= Norfolk Tars =

Professional minor-league baseball team in Norfolk, Virginia (1906–1955)

The Norfolk Tars were a minor league baseball team that existed on and off from 1906 to 1955. Based in Norfolk, Virginia, they played in the Virginia League from 1906 to 1918 and from 1921 to 1928, in the Eastern League from 1931 to 1932 and in the Piedmont League from 1934 to 1955; during this latter period they were also affiliated with the New York Yankees. Their home field was Bain Field until 1940 and Myers Field from 1940 to 1955. The club folded after playing its final game on July 13, 1955, an 11-3 victory over the Sunbury Redlegs before a crowd of 851. The 1952 Tars were recognized as one of the 100 greatest minor league teams of all time.

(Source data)
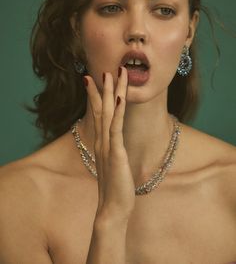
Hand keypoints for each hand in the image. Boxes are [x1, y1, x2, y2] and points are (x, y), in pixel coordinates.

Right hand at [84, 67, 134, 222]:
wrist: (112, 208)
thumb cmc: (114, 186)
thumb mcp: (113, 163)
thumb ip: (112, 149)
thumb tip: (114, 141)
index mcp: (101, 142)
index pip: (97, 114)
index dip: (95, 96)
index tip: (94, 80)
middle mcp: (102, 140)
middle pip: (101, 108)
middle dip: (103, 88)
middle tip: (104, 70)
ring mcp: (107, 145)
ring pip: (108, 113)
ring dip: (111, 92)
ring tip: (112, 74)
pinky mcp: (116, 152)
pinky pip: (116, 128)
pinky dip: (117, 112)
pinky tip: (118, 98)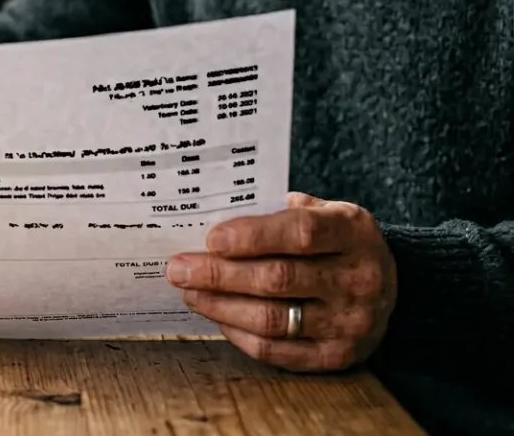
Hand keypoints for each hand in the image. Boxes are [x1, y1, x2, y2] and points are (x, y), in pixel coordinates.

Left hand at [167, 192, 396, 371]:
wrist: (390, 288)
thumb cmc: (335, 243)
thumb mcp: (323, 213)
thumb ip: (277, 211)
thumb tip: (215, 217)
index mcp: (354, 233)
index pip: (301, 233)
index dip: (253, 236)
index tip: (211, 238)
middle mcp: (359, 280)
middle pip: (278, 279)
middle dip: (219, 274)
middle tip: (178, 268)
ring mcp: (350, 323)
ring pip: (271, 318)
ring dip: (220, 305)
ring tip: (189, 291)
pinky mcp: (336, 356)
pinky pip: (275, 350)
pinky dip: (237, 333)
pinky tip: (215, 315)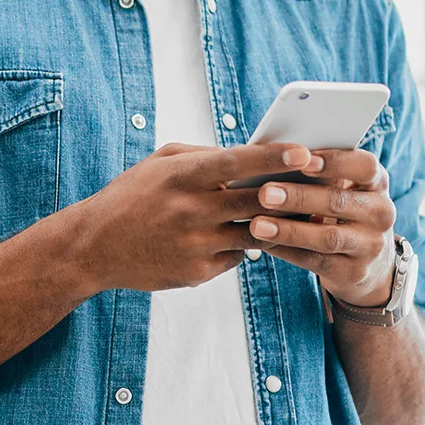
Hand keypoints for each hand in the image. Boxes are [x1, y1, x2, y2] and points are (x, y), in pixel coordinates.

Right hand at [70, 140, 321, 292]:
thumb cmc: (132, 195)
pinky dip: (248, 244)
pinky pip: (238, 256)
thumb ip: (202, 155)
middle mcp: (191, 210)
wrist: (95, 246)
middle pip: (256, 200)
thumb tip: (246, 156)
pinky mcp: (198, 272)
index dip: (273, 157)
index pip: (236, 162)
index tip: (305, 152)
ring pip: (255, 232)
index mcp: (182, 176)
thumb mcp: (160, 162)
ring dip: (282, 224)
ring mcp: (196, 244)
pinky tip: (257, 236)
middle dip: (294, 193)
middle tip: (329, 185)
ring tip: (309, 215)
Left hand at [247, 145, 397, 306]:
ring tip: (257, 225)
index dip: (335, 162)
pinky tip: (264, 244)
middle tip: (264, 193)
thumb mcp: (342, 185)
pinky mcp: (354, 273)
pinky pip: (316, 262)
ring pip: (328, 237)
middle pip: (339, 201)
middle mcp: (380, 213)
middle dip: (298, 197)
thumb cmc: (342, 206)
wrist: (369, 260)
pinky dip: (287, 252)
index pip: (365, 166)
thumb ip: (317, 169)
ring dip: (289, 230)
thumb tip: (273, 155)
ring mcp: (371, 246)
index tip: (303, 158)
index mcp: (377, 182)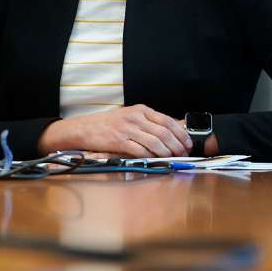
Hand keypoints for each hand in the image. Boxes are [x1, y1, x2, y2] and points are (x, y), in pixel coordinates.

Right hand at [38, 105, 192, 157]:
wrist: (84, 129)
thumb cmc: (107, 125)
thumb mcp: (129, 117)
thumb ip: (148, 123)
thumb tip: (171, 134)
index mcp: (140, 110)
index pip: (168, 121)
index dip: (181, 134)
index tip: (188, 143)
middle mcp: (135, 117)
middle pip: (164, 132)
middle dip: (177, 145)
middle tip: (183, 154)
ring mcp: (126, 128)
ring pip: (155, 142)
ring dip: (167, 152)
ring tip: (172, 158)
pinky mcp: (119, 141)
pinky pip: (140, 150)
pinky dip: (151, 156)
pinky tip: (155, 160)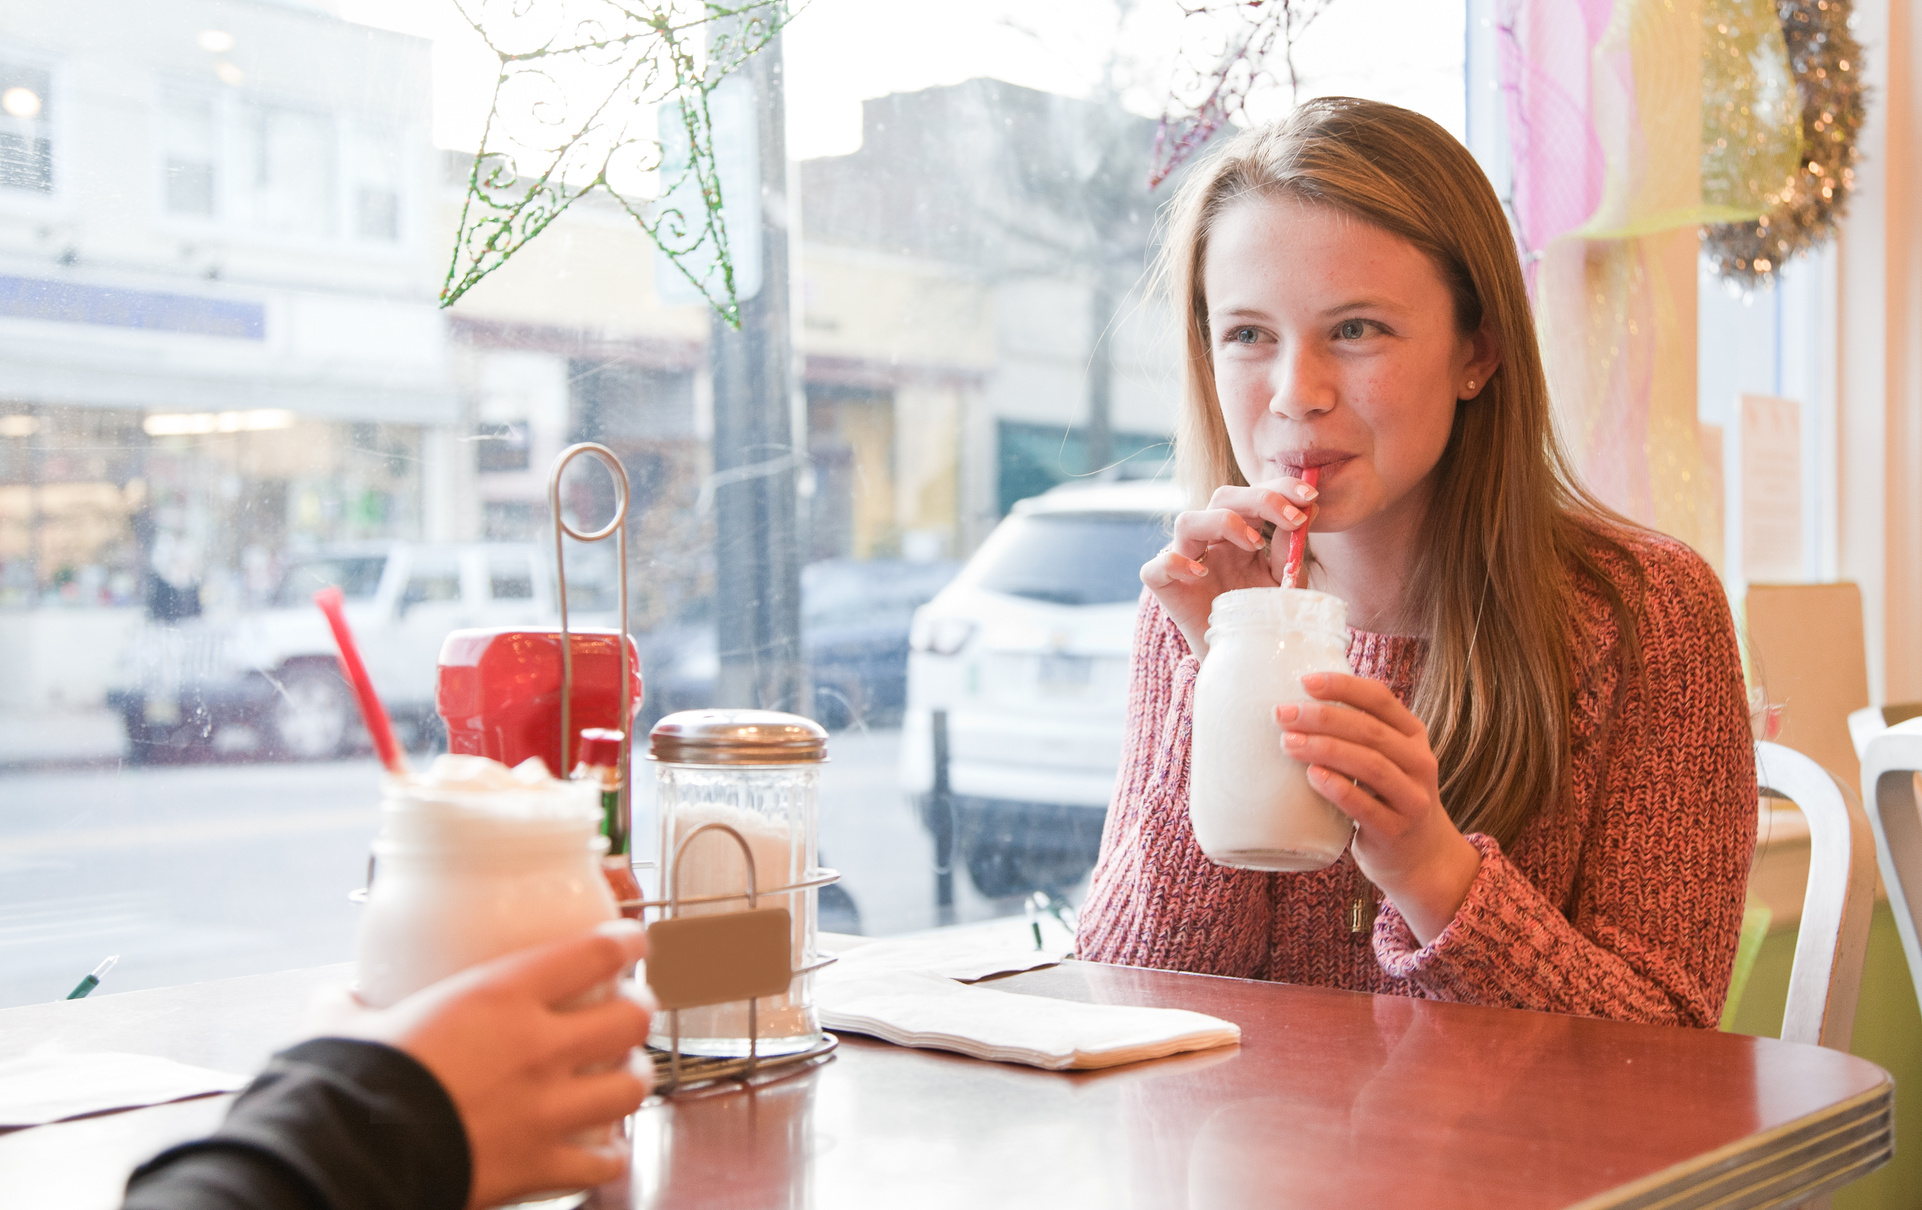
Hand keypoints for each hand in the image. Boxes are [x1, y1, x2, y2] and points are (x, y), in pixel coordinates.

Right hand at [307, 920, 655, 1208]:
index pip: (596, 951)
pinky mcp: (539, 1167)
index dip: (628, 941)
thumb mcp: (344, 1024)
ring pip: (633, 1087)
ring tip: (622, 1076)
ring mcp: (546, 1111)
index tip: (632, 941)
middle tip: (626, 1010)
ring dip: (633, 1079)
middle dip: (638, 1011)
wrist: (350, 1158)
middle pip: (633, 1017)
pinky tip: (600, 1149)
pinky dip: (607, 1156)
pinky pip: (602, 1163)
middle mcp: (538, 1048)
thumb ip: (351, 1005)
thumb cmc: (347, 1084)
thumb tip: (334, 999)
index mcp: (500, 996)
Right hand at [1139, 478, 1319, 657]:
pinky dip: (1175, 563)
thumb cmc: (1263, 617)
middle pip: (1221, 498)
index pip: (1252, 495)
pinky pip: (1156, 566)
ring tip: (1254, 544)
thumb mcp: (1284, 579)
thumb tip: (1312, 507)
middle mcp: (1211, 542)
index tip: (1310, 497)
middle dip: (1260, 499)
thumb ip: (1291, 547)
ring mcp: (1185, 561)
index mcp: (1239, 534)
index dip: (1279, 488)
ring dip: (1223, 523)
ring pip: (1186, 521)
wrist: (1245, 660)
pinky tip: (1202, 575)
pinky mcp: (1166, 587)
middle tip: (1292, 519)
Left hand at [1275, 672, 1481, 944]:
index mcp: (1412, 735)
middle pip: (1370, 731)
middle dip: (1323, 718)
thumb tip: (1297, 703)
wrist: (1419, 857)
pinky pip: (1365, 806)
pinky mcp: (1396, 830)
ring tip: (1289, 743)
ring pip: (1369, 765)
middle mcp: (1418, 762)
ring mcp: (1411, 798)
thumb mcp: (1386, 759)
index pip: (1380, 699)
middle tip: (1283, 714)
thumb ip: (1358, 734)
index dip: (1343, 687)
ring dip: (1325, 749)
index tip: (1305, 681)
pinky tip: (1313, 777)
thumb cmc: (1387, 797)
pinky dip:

WORK INSTRUCTIONS:
A. In the passage on the Norfolk Tars, what was the team's home field from 1940 to 1955?
B. From the passage on the Norfolk Tars, copy the stretch from "The Norfolk Tars" through "of all time.".
The rows have no connection to the passage on the Norfolk Tars.

TASK RESULTS:
A. Myers Field

B.
The Norfolk Tars were a minor league baseball team that existed on and off from 1906 to 1955. Based in Norfolk, Virginia, they played in the Virginia League from 1906 to 1918 and from 1921 to 1928, in the Eastern League from 1931 to 1932 and in the Piedmont League from 1934 to 1955; during this latter period they were also affiliated with the New York Yankees. Their home field was Bain Field until 1940 and Myers Field from 1940 to 1955. The club folded after playing its final game on July 13, 1955, an 11-3 victory over the Sunbury Redlegs before a crowd of 851. The 1952 Tars were recognized as one of the 100 greatest minor league teams of all time.